Immunological assessment of influenza vaccines and immune correlates of protection

Abstract

Influenza vaccines remain the primary public health tool in reducing the ever-present burden of influenza and its complications. In seeking more immunogenic, more effective and more broadly cross-protective influenza vaccines, the landscape of influenza vaccines is rapidly expanding, both in near-term advances and next-generation vaccine design. Although the first influenza vaccines were licensed over 60 years ago, the hemagglutination-inhibition antibody titer is currently the only universally accepted immune correlate of protection against influenza. However, hemagglutination-inhibition titers appear to be less effective at predicting protection in populations at high risk for severe influenza disease; older adults, young children and those with certain medical conditions. The lack of knowledge and validated methods to measure alternate immune markers of protection against influenza remain a substantial barrier to the development of more immunogenic, broadly cross-reactive and effective influenza vaccines. Here, the authors review the knowledge of immune effectors of protection against influenza and discuss assessment methods for a broader range of immunological parameters that could be considered in the evaluation of traditional or new-generation influenza vaccines.

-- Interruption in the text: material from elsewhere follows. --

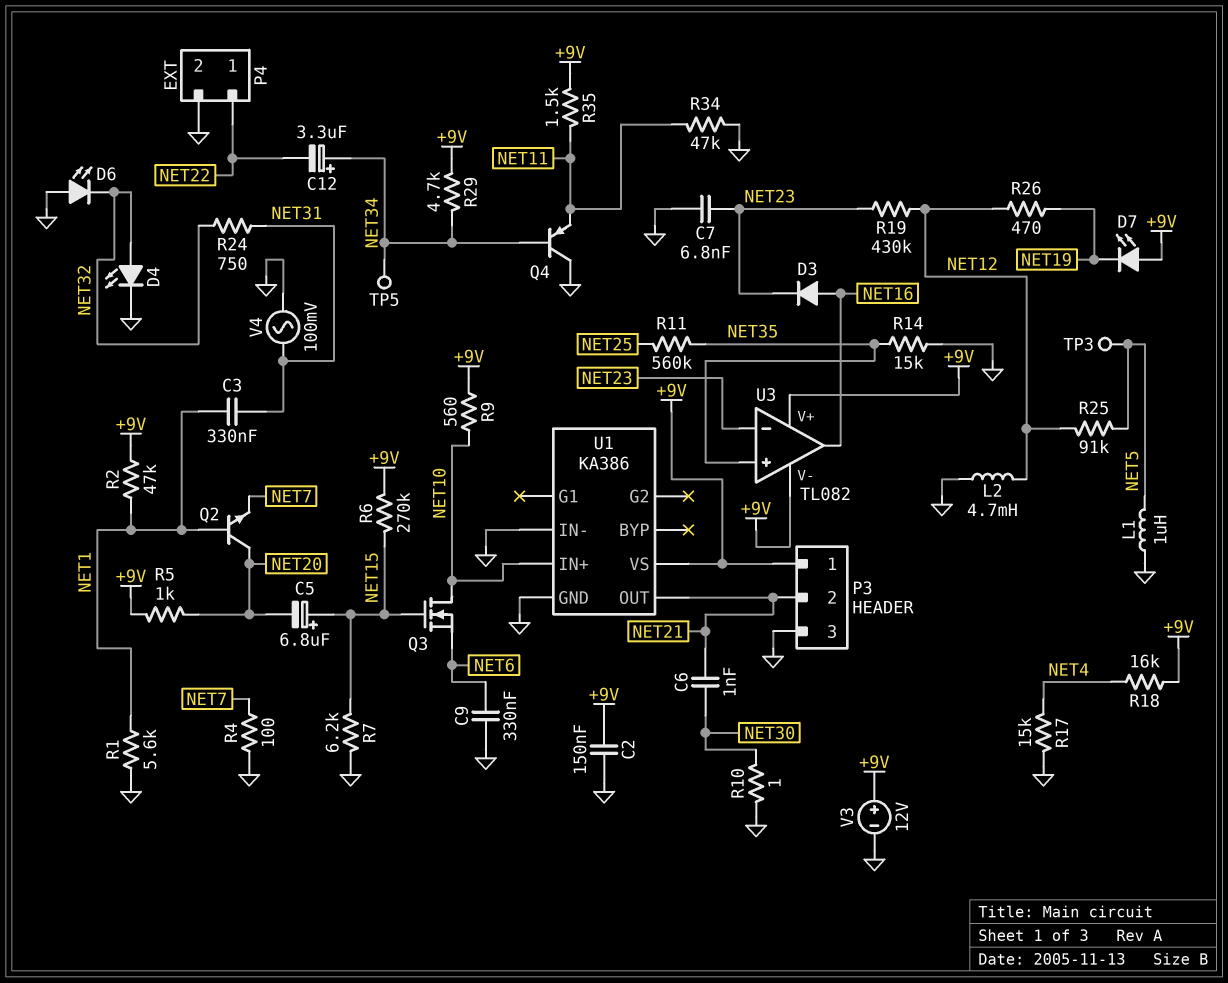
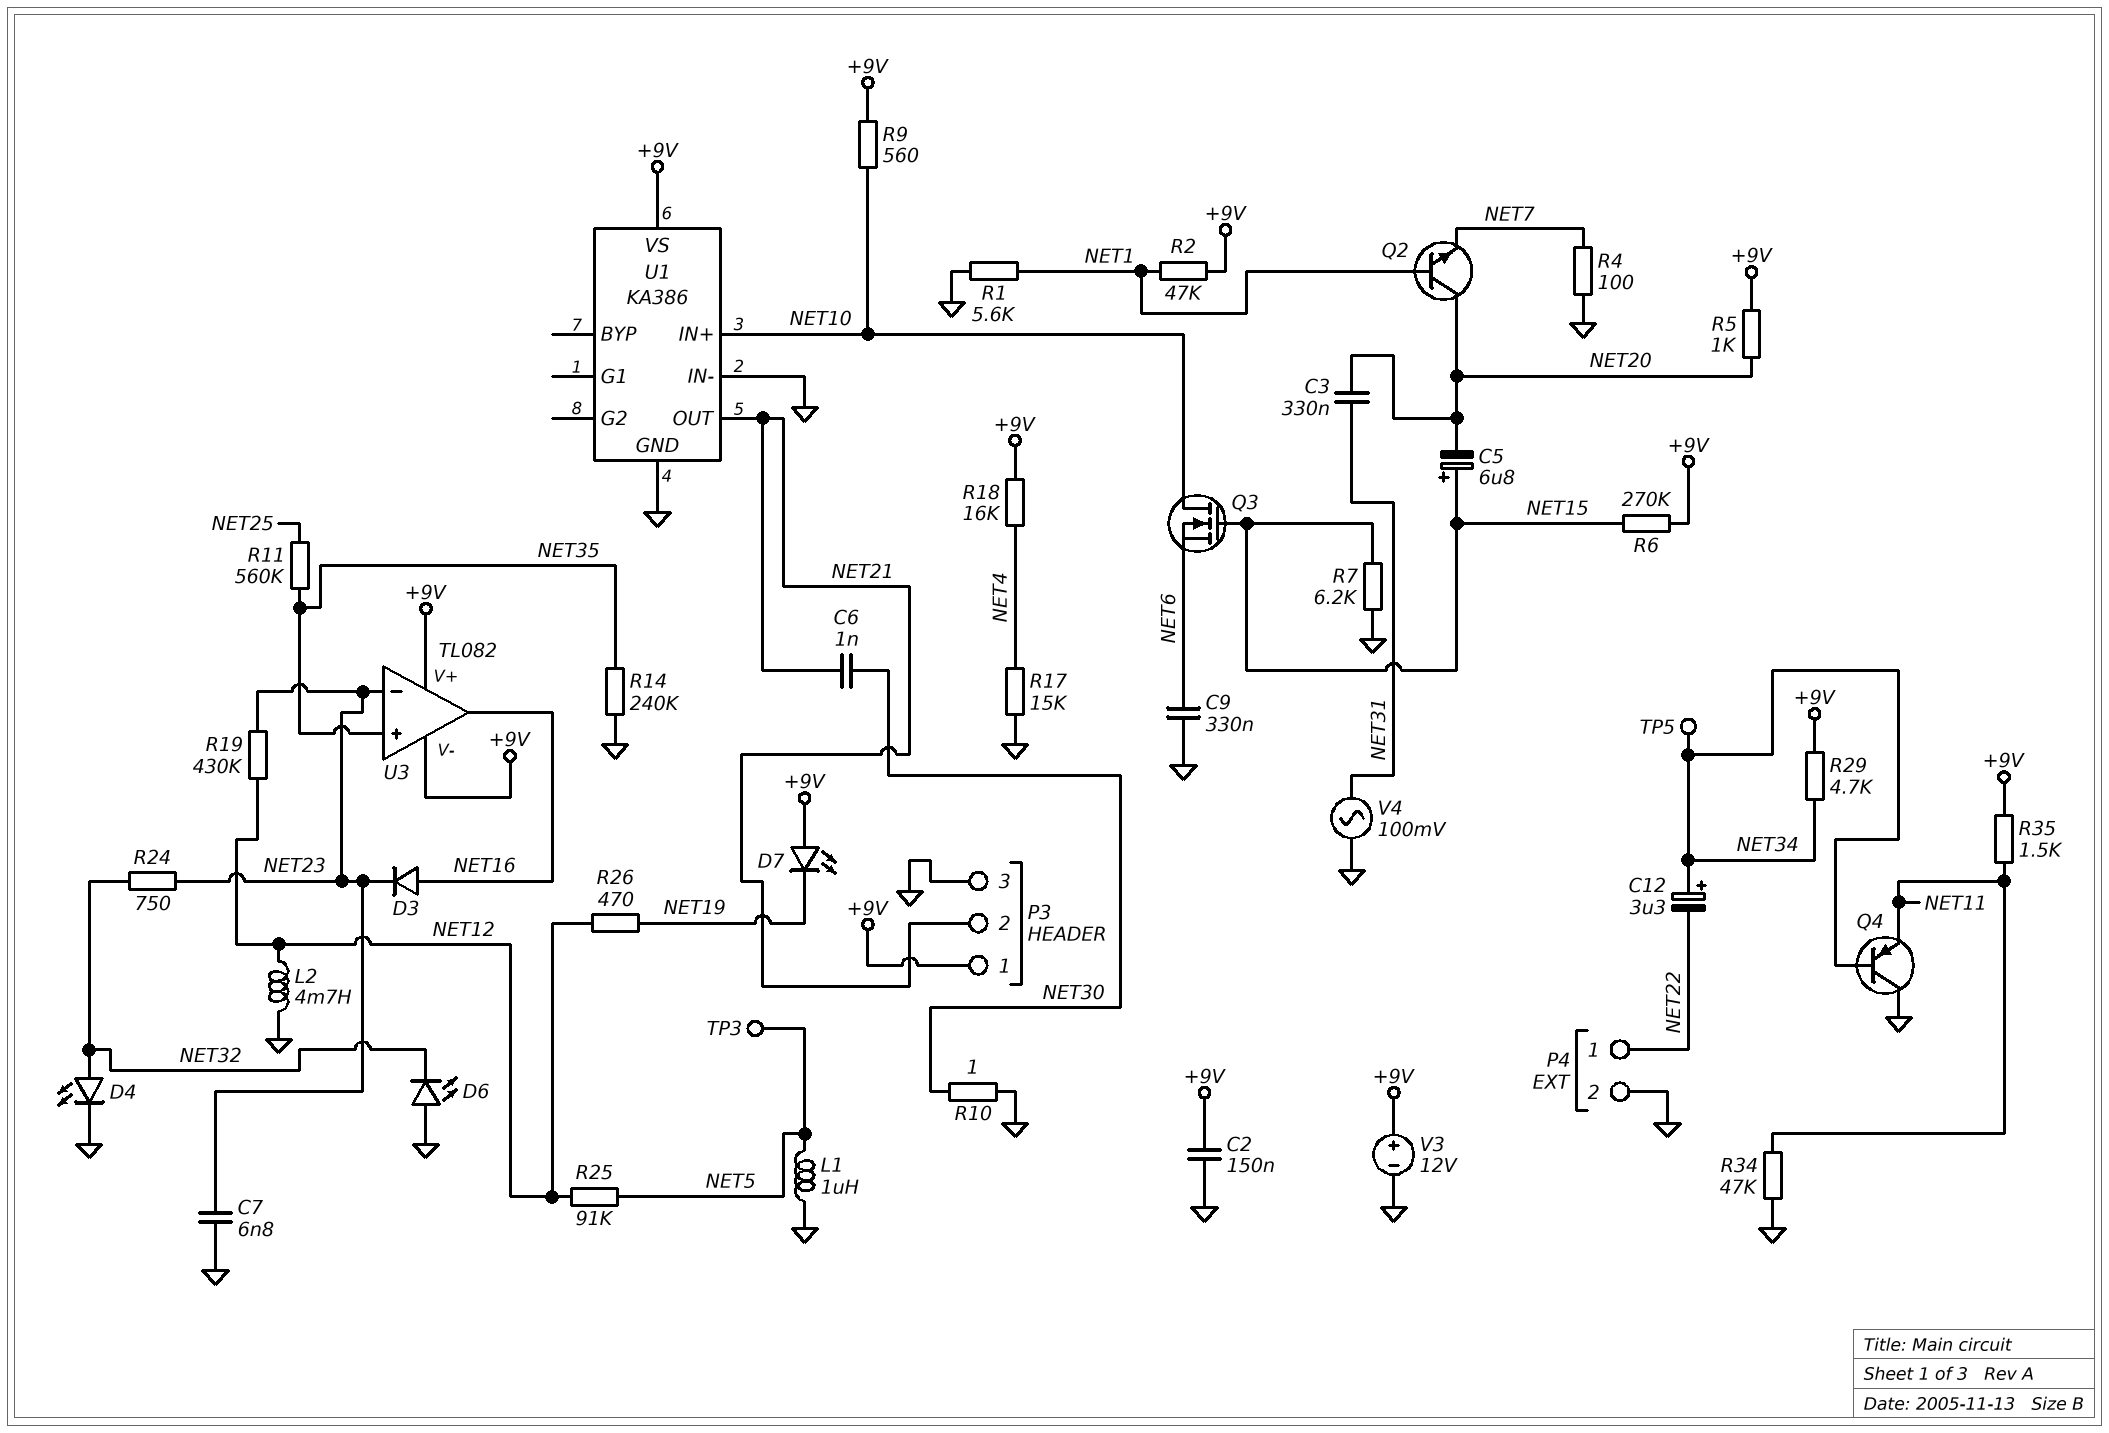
C3: 330nF (NET1, NET31) -> 330nF (NET20, NET31)
R14: 15k (GND, NET35) -> 240k (GND, NET35)
R24: 750 (NET31, NET32) -> 750 (NET23, NET32)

Figure 1.. Assessment of immune responses to influenza.

(A) Antibody titers measured by the hemagglutination-inhibition assay are the gold-standard immune marker correlated with protection against influenza. However, there are limitations to the generalizability of the currently accepted hemagglutination-inhibition titer criteria, particularly in populations at high risk for severe influenza disease, and for the assessment of nontraditional influenza vaccines. Single radial hemolysis is also a recognized correlate of protection for influenza and is used by the EU for vaccine licensure. (B) A variety of serological assays are currently used to assess antibodies; some of these have the potential to identify alternative correlates of protection for both traditional and nontraditional influenza vaccines. Virus neutralization assays are becoming more widely used, but standardized methods and criteria for evaluation of titers associated with protection are lacking. Standardized assays that detect responses to M2 and neuraminidase are also needed. (C) T cells target viral epitopes primarily derived from internal proteins that have been shown to be highly conserved across viral strains. While assays assessing cell-mediated immune responses to influenza vaccination are becoming more commonplace, identification of key, qualified assays are needed to develop cellular immune markers that may correlate with protection against influenza. ELISpot: Enzyme-linked immunosorbent spot.